## [What needs to be done]
Restate each entry word for word, leaving nothing out.

## [Excerpted records]
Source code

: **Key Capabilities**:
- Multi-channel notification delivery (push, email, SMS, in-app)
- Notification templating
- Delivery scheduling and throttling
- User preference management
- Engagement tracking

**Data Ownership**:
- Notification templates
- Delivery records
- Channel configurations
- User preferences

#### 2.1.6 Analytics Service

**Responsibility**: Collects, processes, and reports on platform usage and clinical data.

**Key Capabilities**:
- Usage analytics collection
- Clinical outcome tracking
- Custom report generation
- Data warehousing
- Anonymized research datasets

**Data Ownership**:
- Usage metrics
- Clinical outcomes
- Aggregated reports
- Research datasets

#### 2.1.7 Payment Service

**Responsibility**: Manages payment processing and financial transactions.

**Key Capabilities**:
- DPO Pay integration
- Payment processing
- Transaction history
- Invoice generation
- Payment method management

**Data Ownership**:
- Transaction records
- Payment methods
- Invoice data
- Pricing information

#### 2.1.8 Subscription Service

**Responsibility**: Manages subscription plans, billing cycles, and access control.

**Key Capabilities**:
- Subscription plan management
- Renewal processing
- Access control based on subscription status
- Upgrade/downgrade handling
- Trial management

## [Exercise response]
Source code

: **Key Capabilities**:
- Multi-channel notification delivery (push, email, SMS, in-app)
- Notification templating
- Delivery scheduling and throttling
- User preference management
- Engagement tracking

**Data Ownership**:
- Notification templates
- Delivery records
- Channel configurations
- User preferences

#### 2.1.6 Analytics Service

**Responsibility**: Collects, processes, and reports on platform usage and clinical data.

**Key Capabilities**:
- Usage analytics collection
- Clinical outcome tracking
- Custom report generation
- Data warehousing
- Anonymized research datasets

**Data Ownership**:
- Usage metrics
- Clinical outcomes
- Aggregated reports
- Research datasets

#### 2.1.7 Payment Service

**Responsibility**: Manages payment processing and financial transactions.

**Key Capabilities**:
- DPO Pay integration
- Payment processing
- Transaction history
- Invoice generation
- Payment method management

**Data Ownership**:
- Transaction records
- Payment methods
- Invoice data
- Pricing information

#### 2.1.8 Subscription Service

**Responsibility**: Manages subscription plans, billing cycles, and access control.

**Key Capabilities**:
- Subscription plan management
- Renewal processing
- Access control based on subscription status
- Upgrade/downgrade handling
- Trial management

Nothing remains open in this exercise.